Wali Kota Surakarta Ingin SMPN 5 Surakarta Jadi Museum PGRI

 

Solo – Wali Kota Surakarta, FX Hadi Rudyatmo berencana memindahkan SMPN 5 Surakarta. Bangunan tersebut kemungkinan akan digunakan sebagai Museum Persatuan Guru Republik Indonesia (PGRI).

Ketua PGRI Surakarta, Sugiaryo, menilai rencana pembuatan Museum PGRI tidak salah. Sebab, Kota Solo memiliki sejarah yang kuat dalam pendirian PGRI.

“PGRI pertama dibentuk pada 25 November 1945 di Surakarta. Jadi sangat tepat kalau Museum PGRI didirikan di Solo,” kata dia saat berbincang dengan detikcom melalui telepon, Kamis (29/3/2018).

Untuk mengabadikan momen tersebut, dibangunlah tugu PGRI yang kini berada di halaman SMPN 10 yang satu kompleks dengan SMPN 3 dan SMPN 5 Surakarta. Tak ada keterangan yang menjelaskan tentang tugu itu.

Namun di bagian lainnya dapat ditemukan prasasti bertuliskan huruf Jawa. Isinya semboyan Ki Hajar Dewantara, yakni ‘Ing Ngarsa Sung Tuladha, Ing Madya Mangun Karsa, Tut Wuri Handayani’.

Selain monumen itu, terdapat pula aula PGRI yang separuh berada di SMPN 3 dan separuhnya di SMPN 10. Kantor PGRI Surakarta pun berada di SMPN 10 Surakarta.

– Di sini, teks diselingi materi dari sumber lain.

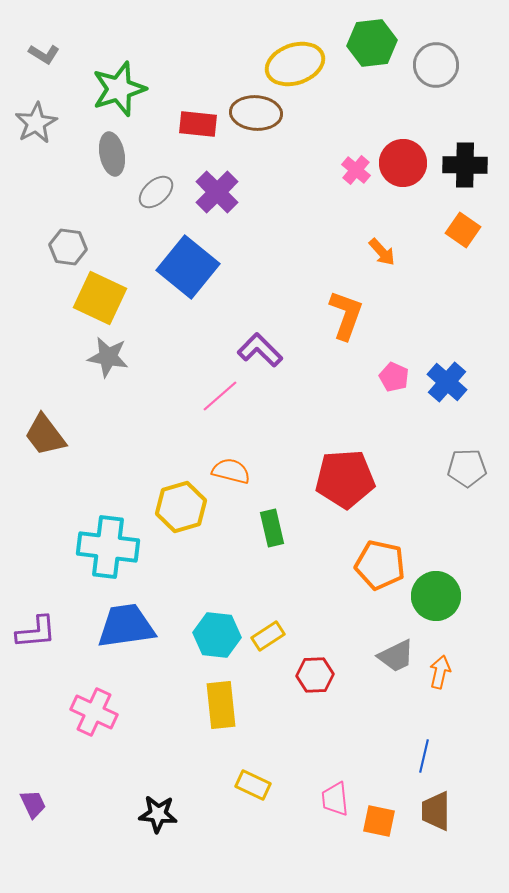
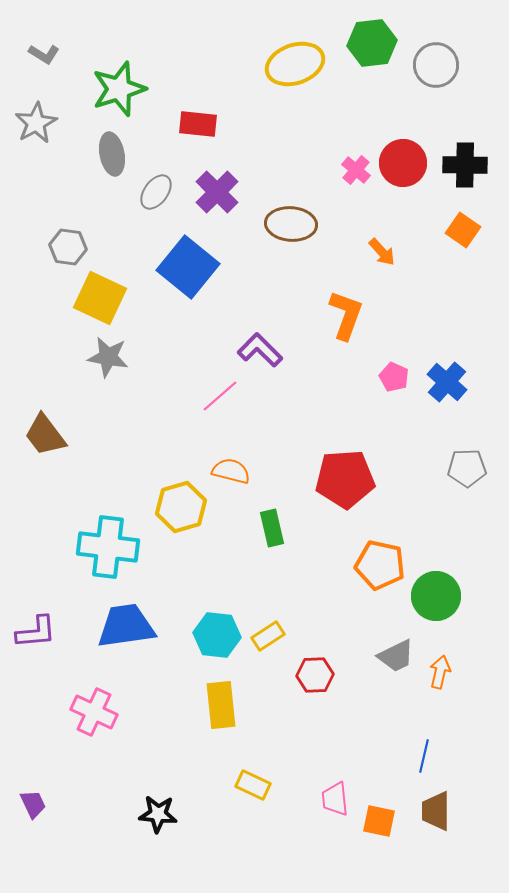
brown ellipse at (256, 113): moved 35 px right, 111 px down
gray ellipse at (156, 192): rotated 12 degrees counterclockwise
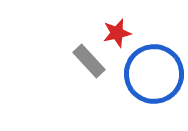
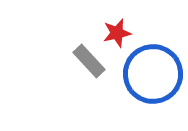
blue circle: moved 1 px left
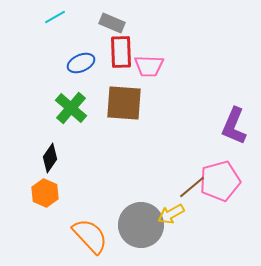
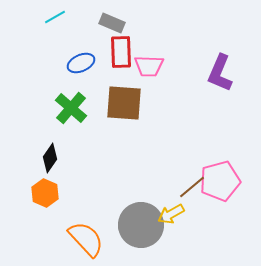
purple L-shape: moved 14 px left, 53 px up
orange semicircle: moved 4 px left, 3 px down
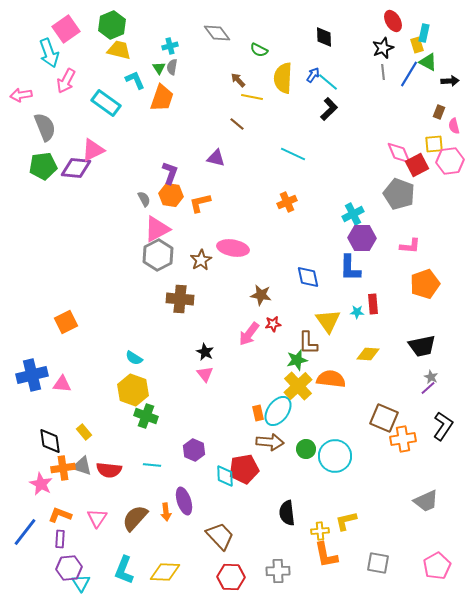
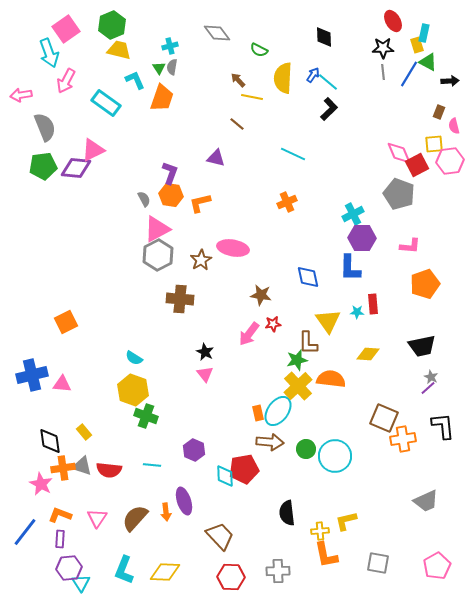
black star at (383, 48): rotated 20 degrees clockwise
black L-shape at (443, 426): rotated 40 degrees counterclockwise
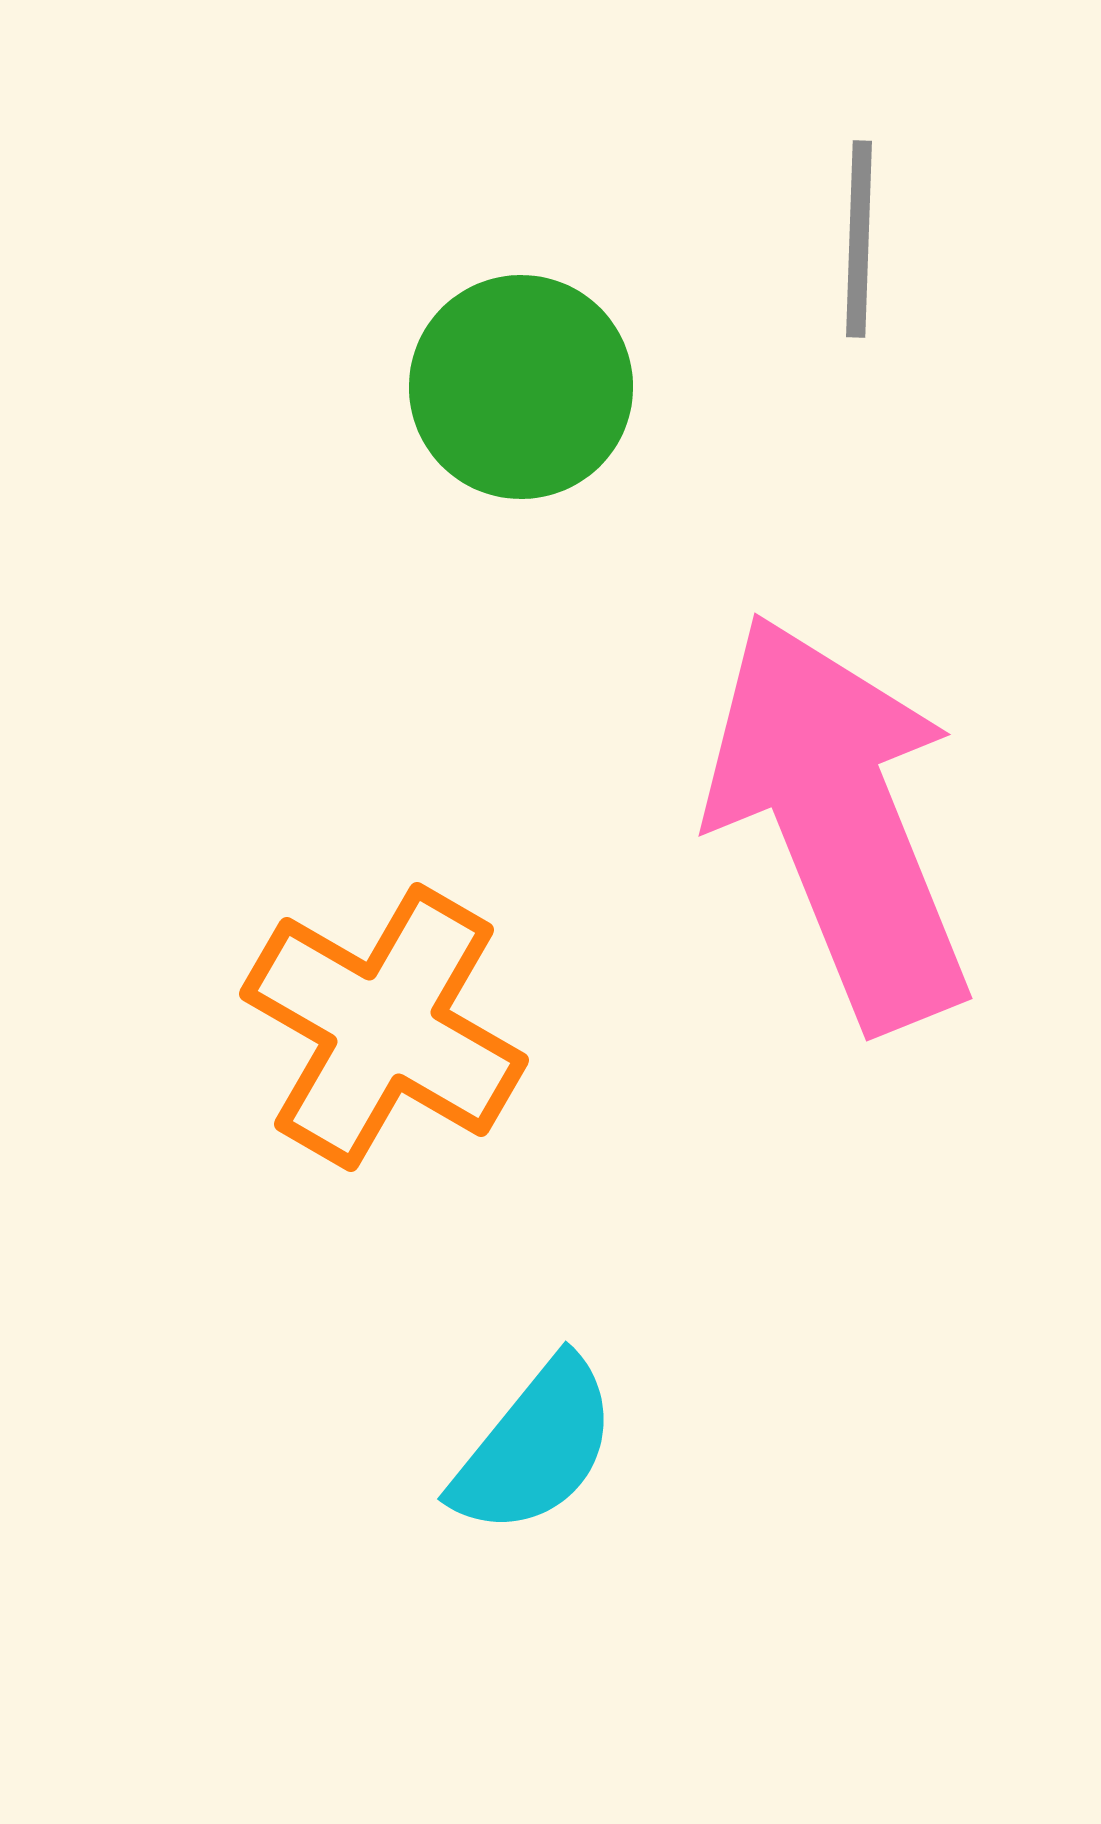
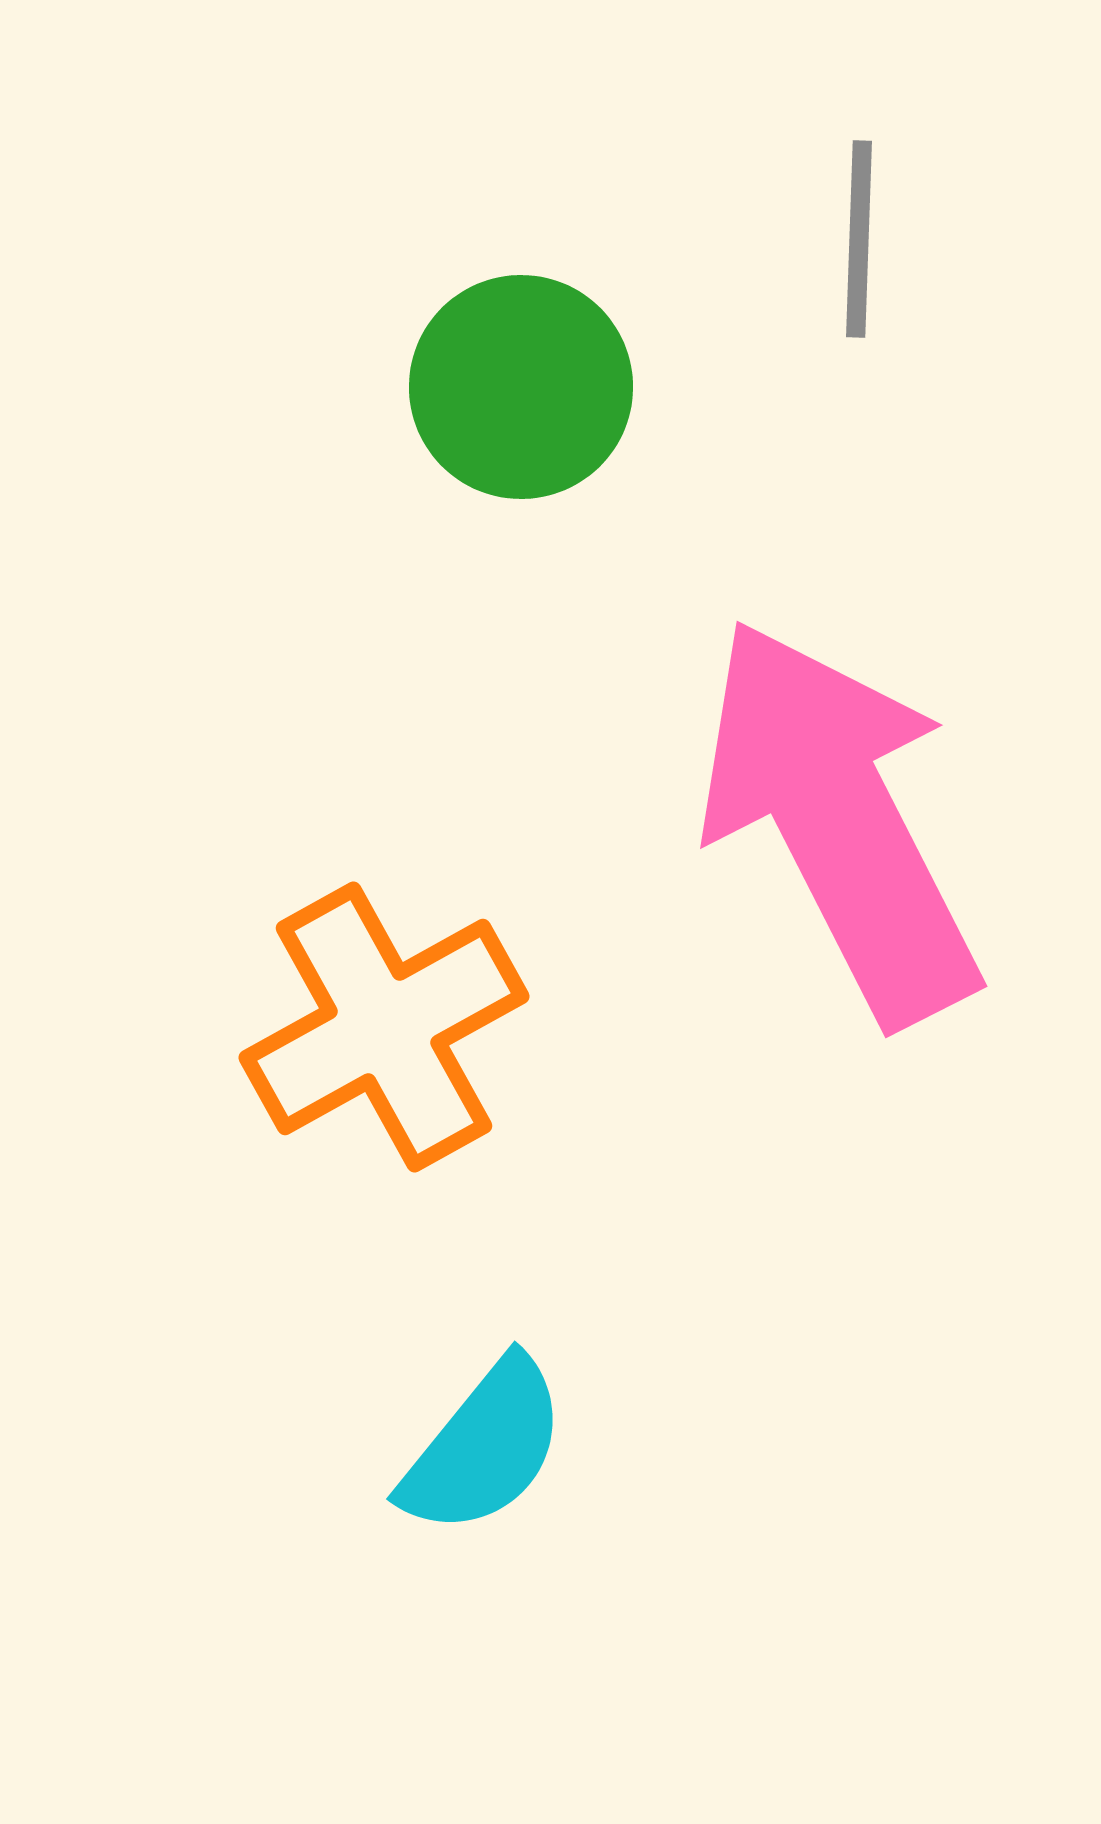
pink arrow: rotated 5 degrees counterclockwise
orange cross: rotated 31 degrees clockwise
cyan semicircle: moved 51 px left
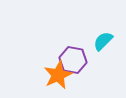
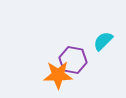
orange star: rotated 24 degrees clockwise
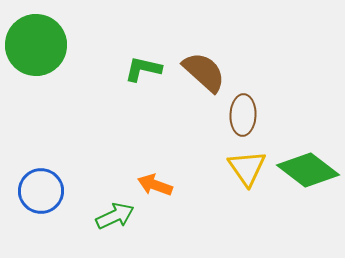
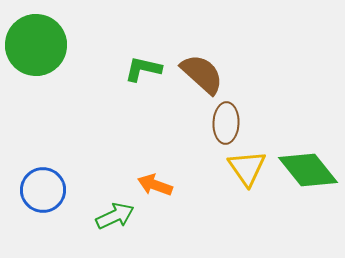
brown semicircle: moved 2 px left, 2 px down
brown ellipse: moved 17 px left, 8 px down
green diamond: rotated 14 degrees clockwise
blue circle: moved 2 px right, 1 px up
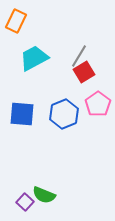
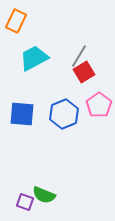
pink pentagon: moved 1 px right, 1 px down
purple square: rotated 24 degrees counterclockwise
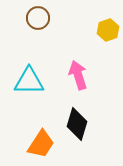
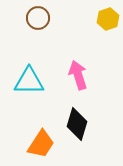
yellow hexagon: moved 11 px up
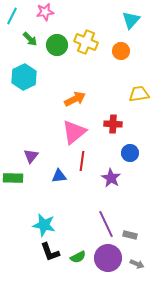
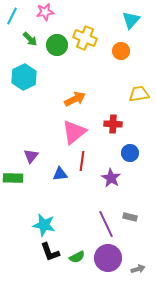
yellow cross: moved 1 px left, 4 px up
blue triangle: moved 1 px right, 2 px up
gray rectangle: moved 18 px up
green semicircle: moved 1 px left
gray arrow: moved 1 px right, 5 px down; rotated 40 degrees counterclockwise
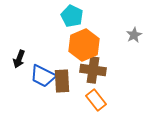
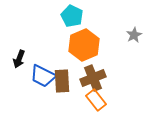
brown cross: moved 8 px down; rotated 30 degrees counterclockwise
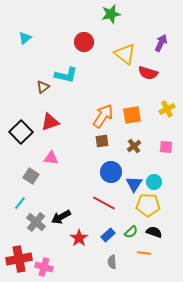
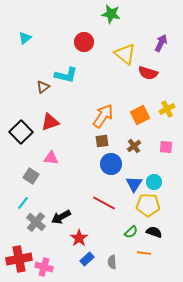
green star: rotated 24 degrees clockwise
orange square: moved 8 px right; rotated 18 degrees counterclockwise
blue circle: moved 8 px up
cyan line: moved 3 px right
blue rectangle: moved 21 px left, 24 px down
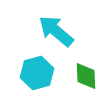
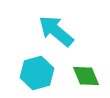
green diamond: rotated 20 degrees counterclockwise
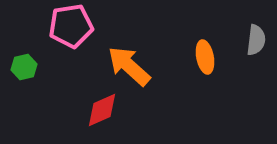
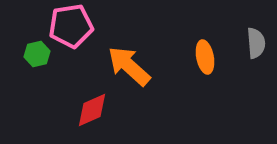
gray semicircle: moved 3 px down; rotated 12 degrees counterclockwise
green hexagon: moved 13 px right, 13 px up
red diamond: moved 10 px left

Gambar. Monumen PGRI Monumen PGRI

“Aula itu dulu digunakan sebagai tempat Kongres PGRI pertama, menyusun AD/ART, membentuk kepengurusan. Tahun 2007 baru diresmikan oleh Wapres Jusuf Kalla,” ujar dia.

Beberapa tokoh pendiri PGRI ialah Amin Singgih, RH Koesnan, Djajeng Sugianto dan Sukitro.

Mengenai museum, pihaknya mengaku pernah meminta Wali Kota Surakarta, FX Hadi Rudyatmo membangunkannya. Dia berharap museum tersebut dilengkapi perpustakaan dan pusat pengembangan budaya berbasis elektronik.

“Sama halnya dengan persatuan wartawan yang berdiri di Solo, makanya Monumen Pers ada di Solo. Kita ingin Museum PGRI juga ada di Solo,” ujarnya.

Soal pemilihan SMPN 5 Surakarta sebagai lokasi museum, dia mengaku belum mengetahuinya secara langsung. Dalam waktu dekat dia ingin bertemu dengan wali kota.

“Kalau dulu kami mengajukan di SMPN 3 Surakarta. Nanti kami sowan pak wali dulu,” tutupnya.

Sebelumnya, rencana pemindahan SMPN 5 Surakarta mendapatkan penolakan dari beberapa pihak, seperti Mangkunegaran. Sebab sejarahnya, satu kompleks SMPN 3, 5 dan 10 dahulunya merupakan sekolah putri yang didirikan Sri Mangkunegara VII.

Rudy menegaskan bahwa nantinya lahan itu tetap difungsikan untuk kepentingan publik.

“Tidak akan kami jual. Tetap digunakan untuk kepentingan umum, bisa untuk Museum PGRI. Guru itu harus dihormati lo. PGRI itu lahir sejak RI awal berdiri,” katanya.